Thursday, May 13, 2010

Oil Spills: the question of government regulation

by Peter Stern

While we often hear that big government is an intrusion into people's lives, during the past decade we have seen firsthand how government's lack of regulation impacts on our society and environment. In the U.S. it seems that we are a nation of extremes and it is often reflected in our own government.

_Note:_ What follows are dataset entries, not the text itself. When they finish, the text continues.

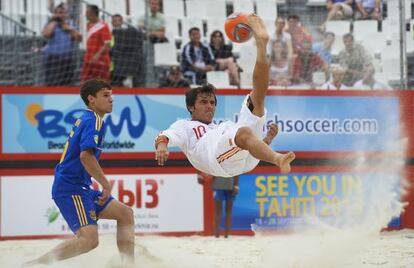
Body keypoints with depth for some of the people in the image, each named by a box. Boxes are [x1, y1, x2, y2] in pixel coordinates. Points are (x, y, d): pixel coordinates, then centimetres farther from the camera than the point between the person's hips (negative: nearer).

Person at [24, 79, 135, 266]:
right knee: (89, 239, -23)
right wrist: (106, 185, -15)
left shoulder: (85, 119, 20)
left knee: (126, 214, 12)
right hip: (70, 189, -11)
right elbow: (86, 156, -24)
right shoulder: (94, 120, -10)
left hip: (79, 187, 11)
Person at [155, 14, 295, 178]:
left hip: (246, 157, 5)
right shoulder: (184, 125, 31)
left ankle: (261, 44, -14)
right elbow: (167, 135, 6)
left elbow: (255, 143, 33)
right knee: (244, 132, -39)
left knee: (257, 96, 5)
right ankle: (278, 160, -65)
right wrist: (161, 144, -19)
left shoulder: (223, 126, 44)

Currently the Democrat and Republican parties maneuver government control to various points of the grid as directed by various special interests. For example, during the past decade when capitalism was in fashion and the corporate sector and Wall Street were raking-in huge
  profits Congress maintained a hands-off policy on banking and finance. After years of profit taking and corruptive influences over various markets, the profiteers began losing money. The domino-effect included the loss of savings, investments and generated higher number of home foreclosures for the American people. Suddenly, both parties and the special interests wanted the government to assume a larger role in regulating many areas of the economy. Years of deregulation and capitalism gave rise to more control and socialist type of government taxpayer bailouts for the very same companies who made billions in profits. We seldom see government maintaining a balanced or reality approach regarding regulation; however, the past decade of lax business regulation we have seen the folly with runaway business.

It is similar with regard to the oil industry. Lax enforcement of industry safety regulations have encouraged tragic consequences, e.g., the recent explosion and oil spill in the Gulf of Mexico that is spewing millions of gallons of crude oil caused by failed safety equipment. Every modern oil rig has a failsafe mechanism called the blowout preventer, which employs a combination and stack of valves that may intercept and close the wellhead immediately in the event of an emergency where a swell of pressure mixing with oil and/or gas rises up, which if not shut-down may cause an explosion causing severe damage to the crew and rig and thereafter possibly permitting oil to disperse into deep waters. The BOP has 3 fail safe options built into its capability. The first is the manual shutdown practiced by the crew during operation via random drills. The second fail safe option after an explosion is an immediate and automatic self-activation of the BOP via an acoustic switch to shut-down operation and to stop oil from spilling. The third fail safe option of the BOP is to activate via electronic remote. The BOP installed on the Deepwater Horizon drilling rig did not function in any of the 3 fail safe modes; consequently, there was an explosion that killed 11 of the crew and then allowed the release of oil into deep sea waters. Government permitted lax oversight and enforcement of the safety regulations and companies like British Petroleum were lax in their commitment to a safety first priority. The poor judgment resulted in human fatalities and in the pollution of our environment.

Since it becomes evident that since various oil companies will not provide their own reality-based oversight to ensure the safety of their employees and to protect our deep waters, sea life and shorelines we must come to the realization that some government control and regulation is needed. We do not need government to reel in the opposite direction and become an all controlling and powerful deity over all facets of our existence. However, we must recognize that we do need a government presence that provides intelligent and helpful regulation and oversight in many areas of our lives, specifically when it pertains to the oil industry re: the protection needed to ensure that oil drilling and transportation remain safe for humans and the environment and/or we must explore alternative and safer energy and fuel options.